Now, a non-inference task: Determine the number of different options there are in the dataset for the hours_tv_per_school_day there are.
##
## <1 1 2 3 4 5+
## 2168 1750 2705 2139 1048 1595
## do not watch
## 1840
There are seven options.
Come up with a research question evaluating the relationship between height or weight and sleep. Formulate the question in a way that it can be answered using a hypothesis test and/or a confidence interval. Report the statistical results, and also provide an explanation in plain language. Be sure to check all assumptions, state your α level, and conclude in context.
# Insert code for Exercise 14 here
yrbss1<-yrbss %>%
mutate(school_night_hours_sleep1 = case_when(
school_night_hours_sleep == "<5" ~ "4",
school_night_hours_sleep == "5" ~ "5",
school_night_hours_sleep == "6" ~ "6",
school_night_hours_sleep == "7" ~ "7",
school_night_hours_sleep == "8" ~ "8",
school_night_hours_sleep == "9" ~ "9",
school_night_hours_sleep == "10+" ~ "10",
TRUE ~ "NA"))
yrbss1$school_night_hours_sleep1<-as.numeric(yrbss1$school_night_hours_sleep1)## Warning: NAs introduced by coercion
##
## Call:
## lm(formula = weight ~ school_night_hours_sleep1, data = yrbss1)
##
## Residuals:
## Min 1Q Median 3Q Max
## -37.806 -12.032 -3.175 8.251 111.637
##
## Coefficients:
## Estimate Std. Error t value Pr(>|t|)
## (Intercept) 71.4964 0.7764 92.091 < 2e-16 ***
## school_night_hours_sleep1 -0.5357 0.1130 -4.741 2.16e-06 ***
## ---
## Signif. codes: 0 '***' 0.001 '**' 0.01 '*' 0.05 '.' 0.1 ' ' 1
##
## Residual standard error: 16.95 on 11479 degrees of freedom
## (2102 observations deleted due to missingness)
## Multiple R-squared: 0.001954, Adjusted R-squared: 0.001867
## F-statistic: 22.47 on 1 and 11479 DF, p-value: 2.157e-06
##
## Call:
## lm(formula = height ~ school_night_hours_sleep1, data = yrbss1)
##
## Residuals:
## Min 1Q Median 3Q Max
## -0.42185 -0.08920 -0.00831 0.08727 0.42169
##
## Coefficients:
## Estimate Std.
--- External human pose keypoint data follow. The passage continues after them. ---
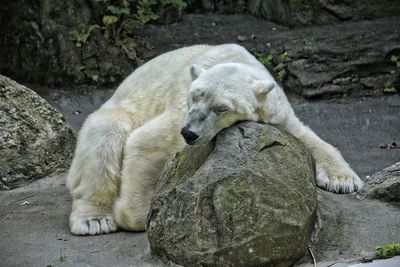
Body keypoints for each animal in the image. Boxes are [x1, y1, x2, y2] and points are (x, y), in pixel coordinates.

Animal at [68, 44, 362, 237]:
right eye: (196, 95)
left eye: (222, 108)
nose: (189, 133)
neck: (237, 61)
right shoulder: (179, 110)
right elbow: (147, 144)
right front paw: (134, 217)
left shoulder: (275, 110)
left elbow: (306, 137)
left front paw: (343, 180)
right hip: (117, 111)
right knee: (104, 138)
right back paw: (94, 220)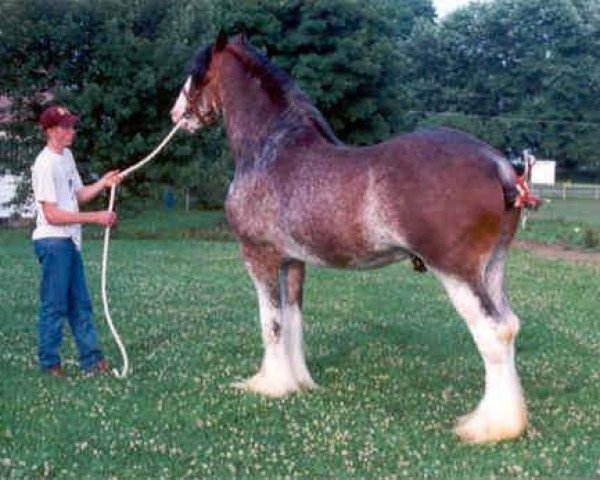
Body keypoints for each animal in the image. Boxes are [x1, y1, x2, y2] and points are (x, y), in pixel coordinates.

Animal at [169, 32, 536, 442]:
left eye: (196, 70)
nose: (175, 113)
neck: (272, 149)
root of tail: (498, 164)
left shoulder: (258, 256)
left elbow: (272, 322)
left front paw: (268, 385)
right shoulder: (293, 261)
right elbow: (293, 319)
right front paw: (297, 382)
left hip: (459, 274)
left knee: (493, 333)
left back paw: (488, 426)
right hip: (492, 270)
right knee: (509, 326)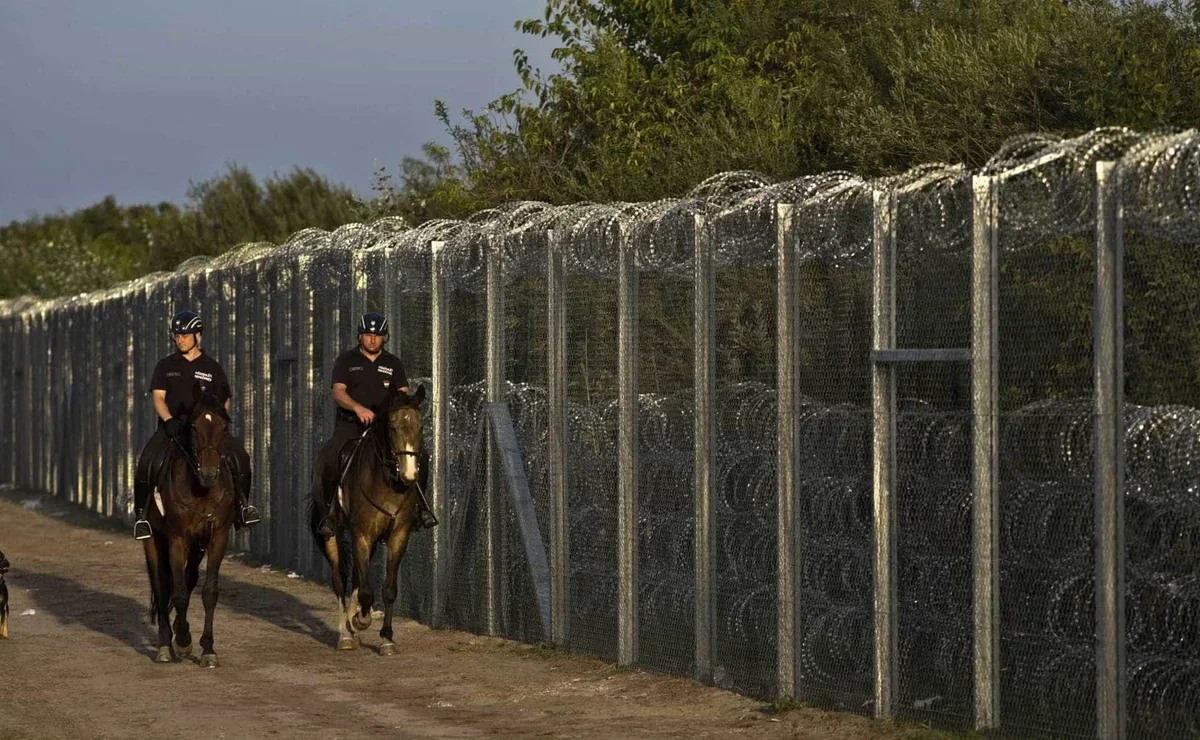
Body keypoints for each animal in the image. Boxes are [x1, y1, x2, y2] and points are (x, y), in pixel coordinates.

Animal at [142, 383, 236, 666]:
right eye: (193, 426)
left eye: (224, 427)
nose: (209, 474)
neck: (201, 490)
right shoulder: (177, 538)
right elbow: (179, 594)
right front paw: (183, 641)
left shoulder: (217, 537)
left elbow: (209, 591)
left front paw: (208, 650)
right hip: (154, 540)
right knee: (162, 586)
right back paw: (165, 645)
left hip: (197, 546)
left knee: (189, 576)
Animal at [309, 383, 427, 657]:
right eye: (392, 426)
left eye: (420, 426)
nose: (409, 475)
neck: (387, 480)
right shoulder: (361, 534)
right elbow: (364, 590)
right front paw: (361, 621)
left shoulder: (398, 536)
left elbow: (388, 589)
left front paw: (387, 639)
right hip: (331, 533)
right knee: (340, 579)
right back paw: (346, 634)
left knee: (354, 577)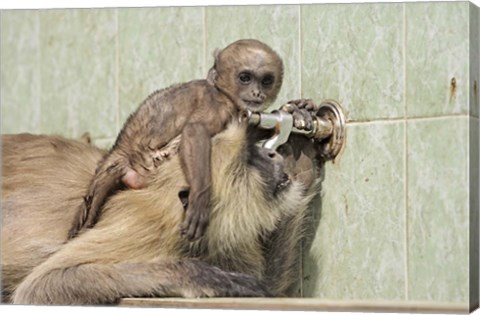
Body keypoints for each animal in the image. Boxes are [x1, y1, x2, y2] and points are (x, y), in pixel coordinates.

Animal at [0, 105, 322, 304]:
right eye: (249, 157)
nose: (271, 155)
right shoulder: (146, 227)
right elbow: (42, 285)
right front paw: (202, 277)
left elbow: (270, 284)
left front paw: (301, 157)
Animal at [69, 39, 284, 242]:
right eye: (245, 78)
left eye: (266, 80)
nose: (257, 93)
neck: (222, 92)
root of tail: (117, 153)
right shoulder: (218, 107)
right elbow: (194, 131)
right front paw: (200, 197)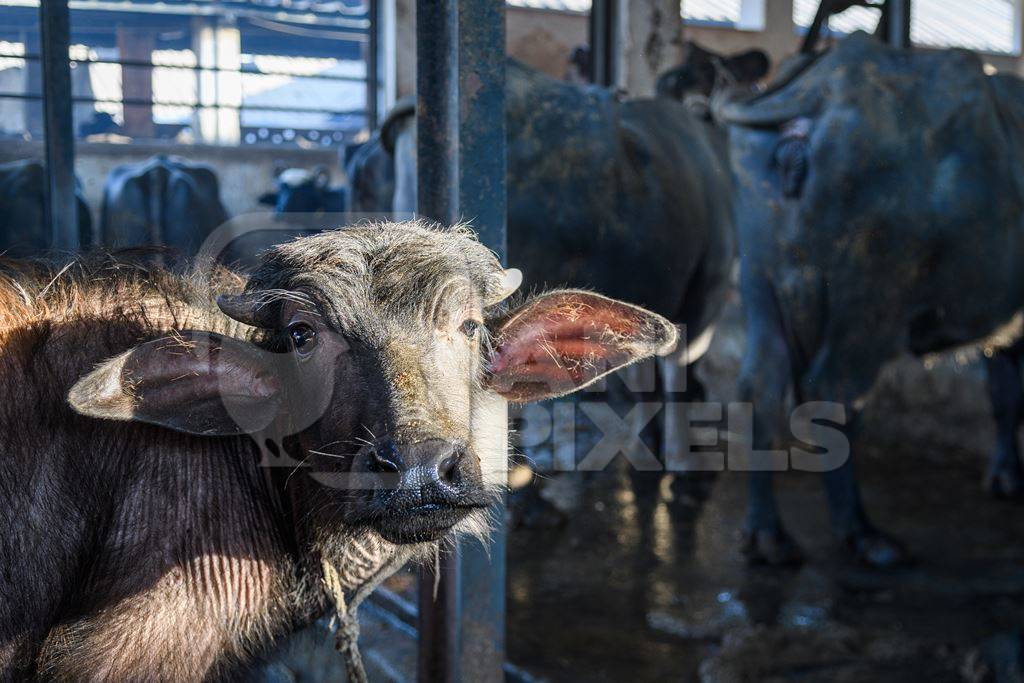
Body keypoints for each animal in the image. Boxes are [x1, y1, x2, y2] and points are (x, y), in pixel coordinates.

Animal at [720, 30, 1024, 565]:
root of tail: (819, 91)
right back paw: (862, 533)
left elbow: (1004, 392)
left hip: (763, 285)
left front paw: (1005, 475)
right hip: (869, 302)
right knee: (833, 392)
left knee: (760, 390)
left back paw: (768, 536)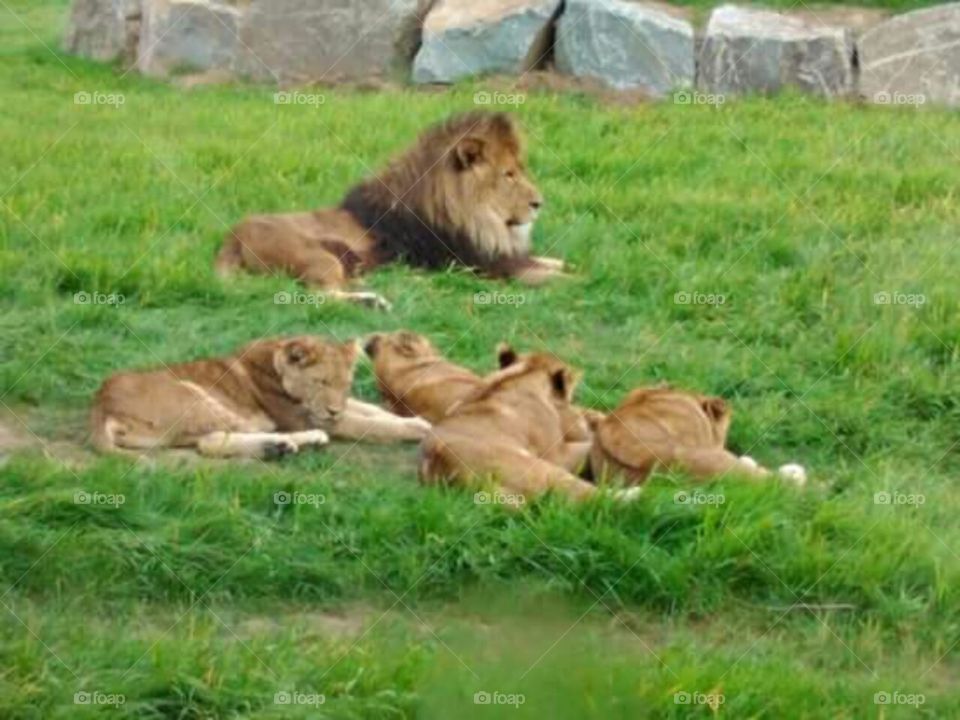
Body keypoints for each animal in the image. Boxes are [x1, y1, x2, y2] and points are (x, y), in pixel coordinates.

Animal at [90, 336, 430, 459]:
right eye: (319, 382)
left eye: (344, 384)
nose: (333, 410)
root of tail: (100, 406)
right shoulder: (302, 416)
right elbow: (368, 425)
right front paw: (417, 427)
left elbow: (368, 409)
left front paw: (410, 416)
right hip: (196, 396)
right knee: (211, 442)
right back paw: (292, 442)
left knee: (211, 440)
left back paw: (277, 447)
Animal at [215, 111, 566, 310]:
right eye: (509, 174)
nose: (539, 203)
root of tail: (232, 237)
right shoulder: (479, 264)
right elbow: (553, 276)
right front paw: (576, 282)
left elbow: (553, 261)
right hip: (318, 256)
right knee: (317, 295)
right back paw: (374, 300)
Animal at [419, 351, 639, 506]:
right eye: (570, 397)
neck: (524, 373)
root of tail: (444, 466)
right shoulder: (558, 456)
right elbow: (587, 445)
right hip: (543, 470)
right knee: (592, 496)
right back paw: (638, 493)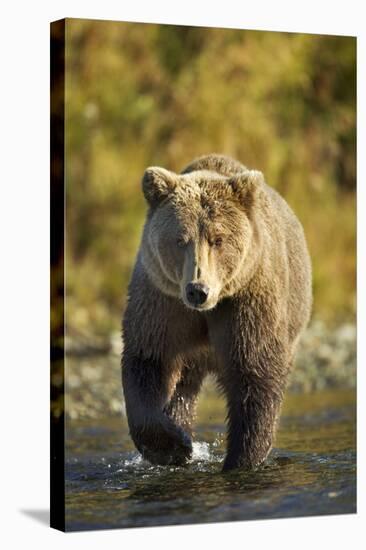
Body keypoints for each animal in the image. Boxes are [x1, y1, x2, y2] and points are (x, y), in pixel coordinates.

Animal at [121, 155, 310, 474]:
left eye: (218, 239)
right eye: (180, 239)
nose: (198, 290)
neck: (208, 310)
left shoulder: (246, 302)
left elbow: (255, 373)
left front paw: (241, 460)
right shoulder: (163, 302)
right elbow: (149, 361)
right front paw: (174, 447)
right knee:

Error t value Pr(>|t|)
## (Intercept) 1.6847801 0.0047919 351.590 <2e-16 ***
## school_night_hours_sleep1 0.0008833 0.0006975 1.266 0.205
## ---
## Signif. codes: 0 '***' 0.001 '**' 0.01 '*' 0.05 '.' 0.1 ' ' 1
##
## Residual standard error: 0.1046 on 11479 degrees of freedom
## (2102 observations deleted due to missingness)
## Multiple R-squared: 0.0001397, Adjusted R-squared: 5.259e-05
## F-statistic: 1.604 on 1 and 11479 DF, p-value: 0.2054
The data is random and large enough. The α level is 0.05.
My research question is does the amount of hours you sleep per night affect your weight?
HO: The student’s weight is not dependent on the amount of hours they sleep per night. HA: The student’s weight is dependent on the amount of hours they sleep per night.
Based on the p value of 2.157e-06, we would reject the null hypothesis as it is < 0.05 which is our α level. We can conclude that weight is dependent on the amount of hours the student sleeps per night. With a slope of -0.5357, this means that for every one additional hour of sleep a student gets each night, on average they weigh .54 kg less. The more sleep a student gets the less that they weigh.